Foods High In Sulfur
Sulfur is an abundant molecule that is bound to various other molecules in nature. It is also common and relatively abundant in most foods like proteins. However, the focus should be on foods that have a high concentration of sulfur and compounds that can be digested to release hydrogen sulfide. Many of these foods are also the so called ‘gassy foods’.
Vegetables and Fruits
- Brussel sprouts
- Collard greens
- Split peas
Meat and Other Proteins
- All animal meat
- Nuts and seeds
It is important to remember that many of these high sulfur foods are present in most diets yet sulfur or rotten eggs burps are not a problem for most people. The major factor here is that the movement of food through the gut usually means that high-sulfur foods do not spend a long period of time in the upper gut. Therefore the cause of sulfur burps are more likely due to some delay in the movement within the upper gut.
Causes of Sulfur (Rotten Eggs) Burps
Food that enters the throat is rapidly pushed down the esophagus to enter the stomach.

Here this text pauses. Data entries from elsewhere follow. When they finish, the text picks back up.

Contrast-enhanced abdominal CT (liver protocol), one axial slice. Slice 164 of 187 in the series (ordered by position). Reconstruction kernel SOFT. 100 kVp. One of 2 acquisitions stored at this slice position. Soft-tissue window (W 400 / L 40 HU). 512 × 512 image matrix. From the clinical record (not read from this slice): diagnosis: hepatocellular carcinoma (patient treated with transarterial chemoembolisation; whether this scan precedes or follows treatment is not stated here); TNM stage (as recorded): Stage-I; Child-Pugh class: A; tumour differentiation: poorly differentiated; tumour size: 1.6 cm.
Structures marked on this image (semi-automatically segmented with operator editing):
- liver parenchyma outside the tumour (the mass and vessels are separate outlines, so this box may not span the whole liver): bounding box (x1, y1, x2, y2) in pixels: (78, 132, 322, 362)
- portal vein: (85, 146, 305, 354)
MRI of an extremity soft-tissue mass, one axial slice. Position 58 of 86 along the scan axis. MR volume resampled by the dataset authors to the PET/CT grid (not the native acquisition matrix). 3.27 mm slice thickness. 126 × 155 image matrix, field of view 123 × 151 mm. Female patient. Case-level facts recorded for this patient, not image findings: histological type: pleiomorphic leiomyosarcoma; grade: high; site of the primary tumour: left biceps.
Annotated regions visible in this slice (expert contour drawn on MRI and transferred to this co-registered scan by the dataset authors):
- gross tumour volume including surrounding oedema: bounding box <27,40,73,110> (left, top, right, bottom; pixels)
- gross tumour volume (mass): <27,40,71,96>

Once within the stomach it can remain here for anywhere from 30 minutes to 3 hours as the stomach walls crush the food (mechanical digestion) and the stomach juices break down the food (chemical digestion). As a result a host of gases are released from food.
Eventually a liquid with small particles known as gastric chyme is pushed out of the stomach. It undergoes further digestion in the small intestine. The gastric chyme is pumped out of the pylorus of the stomach. When rotten eggs or sulfur burps occur it is usually because food ferments in the stomach. There are certain condition in which this fermentation is more likely to happen. Although minimizing high sulfur foods may help reduce the rotten egg burps in these conditions, ultimately the treatment needs to be directed at the problem.

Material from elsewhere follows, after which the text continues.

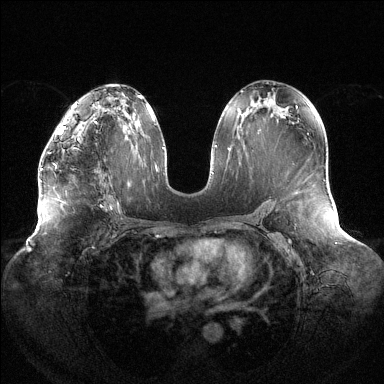
Breast MRI (dynamic contrast-enhanced), one axial slice. Slice 74 of 144 in the series (ordered by position). Dynamic contrast-enhanced series, time point 2 of 6 at this slice position (early post-contrast). 1.5 T. TE 1.5 ms, TR 4.6 ms. 1.2 mm slice thickness. 384 × 384 image matrix, field of view 430 × 430 mm. Female patient.
Outlined on this slice (semi-automatic segmentation, software-assisted and operator-edited):
- enhancing-tissue mask used for the functional tumour volume (all voxels passing the contrast-enhancement thresholds inside the analysis volume; usually the tumour): box from (x=41, y=123) to (x=82, y=170) px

Gastroparesis is a condition where the stomach empties very slowly because there is damage to the nerves or muscles of the stomach. It is believed to be mainly due to nerve damage as occurs in conditions such as long term diabetes (diabetic gastroparesis). However, sometimes gastroparesis occurs for no known reason (idiopathic gastroparesis). The vagus nerve may also be injured or severed during surgery which can then affect the pumping of food out of the stomach.
Pyloric stenosis is a condition where the last part of the stomach is abnormally narrowed. It is mainly seen in infants and may be linked to genetic and environmental factors. Projectile vomiting is the main symptom and it can lead to dehydration. If left untreated the dehydration can in turn lead to deadly complications.

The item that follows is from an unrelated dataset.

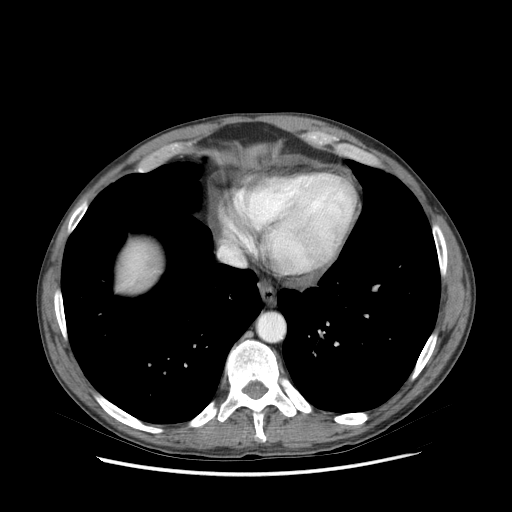
Contrast-enhanced abdominal CT (liver protocol), one axial slice; position 76 of 89 along the scan axis; reconstruction kernel STANDARD; 140 kVp; soft-tissue window (W 400 / L 40 HU); 512 × 512 image matrix. From the clinical record (not read from this slice): diagnosis: hepatocellular carcinoma (patient treated with transarterial chemoembolisation; whether this scan precedes or follows treatment is not stated here); TNM stage (as recorded): Stage-IIIB; Child-Pugh class: A; tumour differentiation: moderately differentiated.
Annotated regions visible in this slice (semi-automatic segmentation, software-assisted and operator-edited):
- liver parenchyma outside the tumour (the mass and vessels are separate outlines, so this box may not span the whole liver): bounding box [x1, y1, x2, y2] px = [120, 246, 156, 290]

Certain microbes can reduce the sulfur in food to produce hydrogen sulfide, the same compound that is responsible for the rotten eggs odor. This may include the bacterium, Helicobacter pylori, which can infect the stomach and cause gastritis. It may also be seen with giardiasis where the protozoan (single-celled parasite) Giardia lamblia infects the bowels after being ingested in contaminated food and water.
There are many different species of bacteria that live in the gut and do not cause any disease. In fact these bacteria play a role in bowel health and are known as the normal intestinal flora. Sometimes bacterial populations may increase excessively. While it does not infect the gut it can cause a host if disturbances. Small intestinal bacterial overgrowth (SIBO) is one such case.
Maldigestion and Malabsorption
If the normal digestion and absorption of nutrients does not occur then there is residual nutrients for bacteria to feed upon. Usually this is not a problem in the upper gut but presents with lower bowel symptoms. This may be seen in conditions like pancreatitis, pancreatic insufficiency, gallbladder disease, celiac disease, inflammatory bowel disease and food intolerances such as lactose intolerance.